For those who love hard-boiled eggs, but don’t enjoy the labor of peeling them, you’re gonna thank me for this!  You can lessen the cooking time if you like a soft egg yolk, like a traditional poached egg, but with these firm yolks, they make easy high-protein snacks!  I package these up for my kids’ lunches or to take on the go during the days I want a high protein snack.  Seriously 8 gm of carbohydrates, but not even 1/2 gm carb per egg bite!  I also kicked these up with some delectable herbs, salt and pepper, and a bit of chopped ham on the top for flavor!  No extra salt or pepper needed when you eat them. This is as simple as it gets in an Instant pot!  You will need a silicone cooking mold  that fits in an instant pot.

Ingredients

  • 7 eggs
  • Cooking spray (look for an avocado oil, olive oil, or coconut oil based spay, which are non-inflammatory oils). Avocado Oil Cooking Spray
  • 1-2 thin slices ham
  • 1 tablespoon parmesan cheese (optional)
  • salt and pepper to taste
  • 1 teaspoon mix of your favorite herbs (ie. basil, oregano, parsley)

Directions

  1. Spray the mold with cooking spray really well.

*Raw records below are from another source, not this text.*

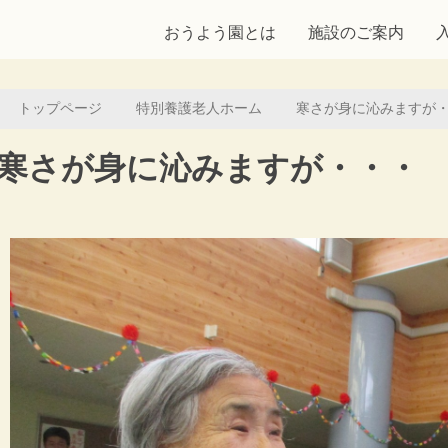
おうよう園とは
施設のご案内
トップページ
特別養護老人ホーム
寒さが身に沁みますが
寒さが身に沁みますが・・・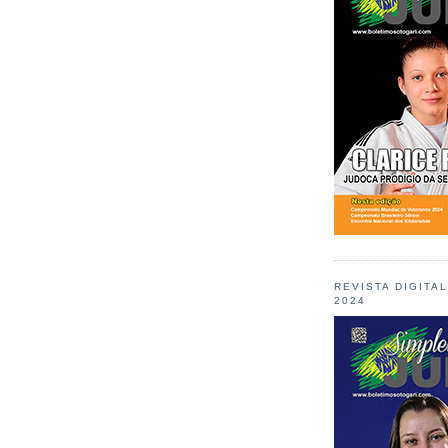
REVISTA DIGITA
2024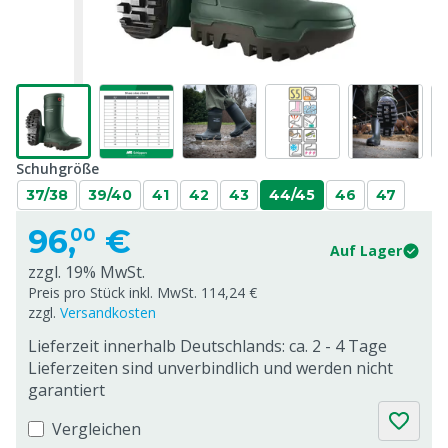
Schuhgröße
37/38
39/40
41
42
43
44/45
46
47
96,
€
00
Auf Lager
zzgl. 19% MwSt.
Preis pro Stück inkl. MwSt. 114,24 €
zzgl.
Versandkosten
Lieferzeit innerhalb Deutschlands: ca. 2 - 4 Tage
Lieferzeiten sind unverbindlich und werden nicht
garantiert
Vergleichen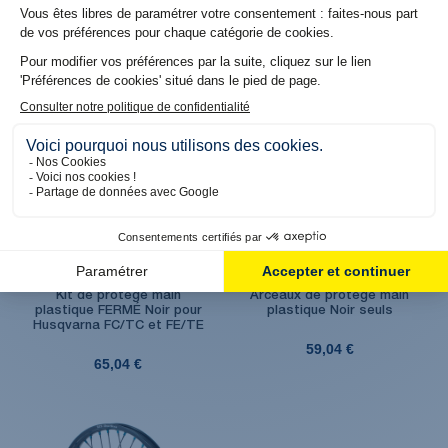
20,04 €
65,04 €
Produit en stock. Livraison 48H
Produit en stock. Livraison 48H
Kit de protège main
Arceaux de protège main
plastique FERMÉ Noir pour
plastique Noir seuls
Husqvarna FC/TC et FE/TE
59,04 €
65,04 €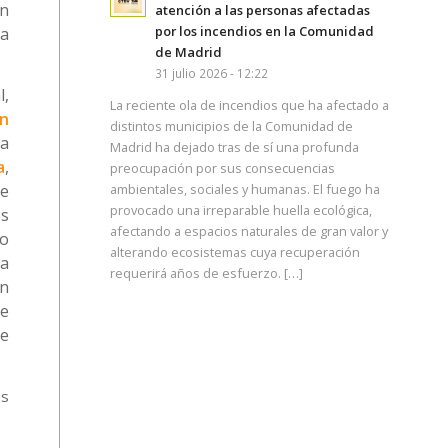
en
atención a las personas afectadas
por los incendios en la Comunidad
ra
de Madrid
31 julio 2026 - 12:22
l,
La reciente ola de incendios que ha afectado a
n
distintos municipios de la Comunidad de
na
Madrid ha dejado tras de sí una profunda
a
,
preocupación por sus consecuencias
ambientales, sociales y humanas. El fuego ha
de
provocado una irreparable huella ecológica,
os
afectando a espacios naturales de gran valor y
so
alterando ecosistemas cuya recuperación
a
requerirá años de esfuerzo. […]
án
de
de
os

I prefer an avocado oil, olive oil, or coconut oil based spay.
  2. Crack open one egg to fill each of the seven cups
  3. Sprinkle with ham, parmesan, salt, pepper, and herbs. Cover mold with foil.
  4. Add one cup of water to the instant pot. Then place trivet inside. Next place your filled mold on the trivet.
  5. Bring to high pressure.  Cook for about 6 minutes.  (As little as 3 minutes for a runny yolk or your time choice in-between. You can always add more time if needed.  You may have to make this more than once to see what your preferred yolk texture is.
  6. Let pressure release naturally for 2 min. Then quick release it.